The recommendation from the Scientific Committee on Vaccine Preventable Diseases, an entity established by the Department of Health’s Centre for Health Protection (CHP), came after Hong Kong recorded a significant increase last year of newly born babies with whooping cough problem.
Holding a meeting on Wednesday to discuss the issue, the panel suggested that the situation could improve if pregnant women receive the vaccine shot before giving birth, so as to pass on the effect to the baby in the womb.
Pertussis, commonly known as whooping cough — or, in China, 100-day cough – is a respiratory illness and highly contagious bacterial disease, according to the Centers for Disease Control and Prevention.
Those infected may initially have non-specific symptoms such as runny nose, sneezing, low-grade fever and mild cough, which are similar to those of the common cold, followed later by weeks of severe coughing fits.
There were a total of 110 people suffering from the disease last year, with the number reaching a 21-year high, said Dr.

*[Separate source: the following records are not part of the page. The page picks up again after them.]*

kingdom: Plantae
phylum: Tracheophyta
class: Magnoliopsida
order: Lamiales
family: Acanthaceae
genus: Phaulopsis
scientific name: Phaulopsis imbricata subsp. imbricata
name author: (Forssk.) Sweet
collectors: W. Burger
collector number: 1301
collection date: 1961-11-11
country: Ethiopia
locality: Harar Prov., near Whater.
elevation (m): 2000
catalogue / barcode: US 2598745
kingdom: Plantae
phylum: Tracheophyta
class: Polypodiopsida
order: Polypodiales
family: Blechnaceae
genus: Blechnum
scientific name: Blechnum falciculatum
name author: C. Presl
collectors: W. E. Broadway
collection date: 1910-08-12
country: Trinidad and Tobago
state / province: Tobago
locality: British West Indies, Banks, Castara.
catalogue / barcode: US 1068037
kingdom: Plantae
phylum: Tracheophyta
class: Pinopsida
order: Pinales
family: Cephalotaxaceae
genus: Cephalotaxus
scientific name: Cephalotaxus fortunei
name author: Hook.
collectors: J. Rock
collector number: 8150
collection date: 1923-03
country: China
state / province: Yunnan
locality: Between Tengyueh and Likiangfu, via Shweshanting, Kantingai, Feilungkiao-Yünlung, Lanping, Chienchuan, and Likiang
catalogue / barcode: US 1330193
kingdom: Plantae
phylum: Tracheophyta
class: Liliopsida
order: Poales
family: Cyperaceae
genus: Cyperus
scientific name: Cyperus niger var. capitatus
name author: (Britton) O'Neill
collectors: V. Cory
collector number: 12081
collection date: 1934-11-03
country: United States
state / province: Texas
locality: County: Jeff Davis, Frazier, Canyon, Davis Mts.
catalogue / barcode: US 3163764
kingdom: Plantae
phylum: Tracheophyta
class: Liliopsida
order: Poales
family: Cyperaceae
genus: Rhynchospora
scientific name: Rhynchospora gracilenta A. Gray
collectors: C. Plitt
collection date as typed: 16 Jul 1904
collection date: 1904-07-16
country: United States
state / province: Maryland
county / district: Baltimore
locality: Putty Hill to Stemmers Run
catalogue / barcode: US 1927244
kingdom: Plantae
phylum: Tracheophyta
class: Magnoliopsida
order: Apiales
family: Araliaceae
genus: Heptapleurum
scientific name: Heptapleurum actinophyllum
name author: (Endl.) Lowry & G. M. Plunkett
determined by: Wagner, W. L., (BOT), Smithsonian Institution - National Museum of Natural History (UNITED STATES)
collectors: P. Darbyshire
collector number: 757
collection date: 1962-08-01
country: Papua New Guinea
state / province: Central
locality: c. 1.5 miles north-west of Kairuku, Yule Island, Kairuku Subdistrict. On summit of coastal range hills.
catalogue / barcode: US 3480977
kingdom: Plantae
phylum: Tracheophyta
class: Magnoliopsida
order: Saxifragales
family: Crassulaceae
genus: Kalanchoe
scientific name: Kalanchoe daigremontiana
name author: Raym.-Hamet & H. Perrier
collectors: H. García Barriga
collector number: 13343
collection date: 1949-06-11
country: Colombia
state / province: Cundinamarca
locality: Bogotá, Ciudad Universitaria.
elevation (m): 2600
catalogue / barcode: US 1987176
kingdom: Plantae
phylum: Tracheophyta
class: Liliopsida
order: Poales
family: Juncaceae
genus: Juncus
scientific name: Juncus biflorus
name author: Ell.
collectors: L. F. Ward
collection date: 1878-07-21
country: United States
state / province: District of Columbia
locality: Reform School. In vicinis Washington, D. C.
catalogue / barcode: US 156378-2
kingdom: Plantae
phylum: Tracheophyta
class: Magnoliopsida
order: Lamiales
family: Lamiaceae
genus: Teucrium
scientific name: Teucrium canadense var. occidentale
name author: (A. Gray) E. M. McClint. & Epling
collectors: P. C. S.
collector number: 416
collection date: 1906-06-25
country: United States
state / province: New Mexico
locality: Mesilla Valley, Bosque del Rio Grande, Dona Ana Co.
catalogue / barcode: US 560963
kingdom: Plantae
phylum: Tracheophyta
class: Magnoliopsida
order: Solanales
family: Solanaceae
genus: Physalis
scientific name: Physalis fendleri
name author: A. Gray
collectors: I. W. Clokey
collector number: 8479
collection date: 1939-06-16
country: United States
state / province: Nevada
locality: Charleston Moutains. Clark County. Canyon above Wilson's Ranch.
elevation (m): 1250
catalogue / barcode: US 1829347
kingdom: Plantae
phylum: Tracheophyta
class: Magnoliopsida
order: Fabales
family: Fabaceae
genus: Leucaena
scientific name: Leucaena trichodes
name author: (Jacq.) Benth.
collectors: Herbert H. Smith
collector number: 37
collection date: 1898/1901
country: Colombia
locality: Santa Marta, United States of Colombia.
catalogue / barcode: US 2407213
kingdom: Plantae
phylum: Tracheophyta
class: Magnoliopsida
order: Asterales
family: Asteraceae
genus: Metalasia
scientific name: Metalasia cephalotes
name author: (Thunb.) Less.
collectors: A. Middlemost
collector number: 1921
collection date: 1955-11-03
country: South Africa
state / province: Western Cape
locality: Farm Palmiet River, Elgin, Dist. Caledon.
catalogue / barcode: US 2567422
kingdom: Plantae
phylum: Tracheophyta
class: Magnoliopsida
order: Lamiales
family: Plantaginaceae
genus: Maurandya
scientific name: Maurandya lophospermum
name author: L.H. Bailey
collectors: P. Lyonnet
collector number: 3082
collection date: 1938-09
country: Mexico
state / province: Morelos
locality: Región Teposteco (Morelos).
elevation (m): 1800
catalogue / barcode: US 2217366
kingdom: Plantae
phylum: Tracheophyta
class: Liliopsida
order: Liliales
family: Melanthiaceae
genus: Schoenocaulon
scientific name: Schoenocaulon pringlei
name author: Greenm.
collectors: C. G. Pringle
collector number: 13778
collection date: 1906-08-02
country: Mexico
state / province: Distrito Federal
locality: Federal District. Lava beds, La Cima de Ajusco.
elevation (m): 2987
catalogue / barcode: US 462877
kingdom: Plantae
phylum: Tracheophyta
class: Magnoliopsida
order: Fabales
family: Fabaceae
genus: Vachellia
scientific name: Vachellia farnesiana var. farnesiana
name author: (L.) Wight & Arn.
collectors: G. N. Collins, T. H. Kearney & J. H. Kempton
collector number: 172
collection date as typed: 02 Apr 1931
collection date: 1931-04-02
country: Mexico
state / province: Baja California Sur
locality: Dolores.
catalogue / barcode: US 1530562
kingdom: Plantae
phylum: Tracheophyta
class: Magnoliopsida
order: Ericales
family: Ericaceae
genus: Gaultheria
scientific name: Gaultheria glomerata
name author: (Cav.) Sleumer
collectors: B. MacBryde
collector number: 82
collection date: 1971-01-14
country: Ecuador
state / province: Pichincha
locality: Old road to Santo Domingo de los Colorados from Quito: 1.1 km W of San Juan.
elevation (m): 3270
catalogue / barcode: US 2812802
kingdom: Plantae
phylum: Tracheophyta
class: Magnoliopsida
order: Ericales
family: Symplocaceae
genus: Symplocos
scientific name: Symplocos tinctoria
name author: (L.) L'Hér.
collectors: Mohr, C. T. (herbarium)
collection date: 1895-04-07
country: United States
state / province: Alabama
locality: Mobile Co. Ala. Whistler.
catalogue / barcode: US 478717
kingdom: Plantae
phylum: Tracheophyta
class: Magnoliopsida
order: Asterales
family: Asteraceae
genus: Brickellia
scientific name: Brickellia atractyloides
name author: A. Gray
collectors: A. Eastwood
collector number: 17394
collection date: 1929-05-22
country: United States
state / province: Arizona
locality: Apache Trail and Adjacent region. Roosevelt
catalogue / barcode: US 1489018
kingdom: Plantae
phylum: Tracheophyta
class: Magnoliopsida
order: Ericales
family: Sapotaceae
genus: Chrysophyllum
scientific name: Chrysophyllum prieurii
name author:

Wong Ka-hing, who is the CHP controller.
Among them, two in five were babies aged six months or below, Wong added.
Given the situation, the committee decided to change the current practice, in which babies are not given their first pertussis shot until they are two months old, and let pregnant women receive the shot before giving birth, he said.
The purpose is to prevent babies from being infected with the disease while they are still in the womb, Wong said, the Hong Kong Economic Journal reports.
The committee said implementation details would require further deliberation by related departments in the government.
At the moment, there is no timetable or financial budget set aside for the new measure, according to the panel.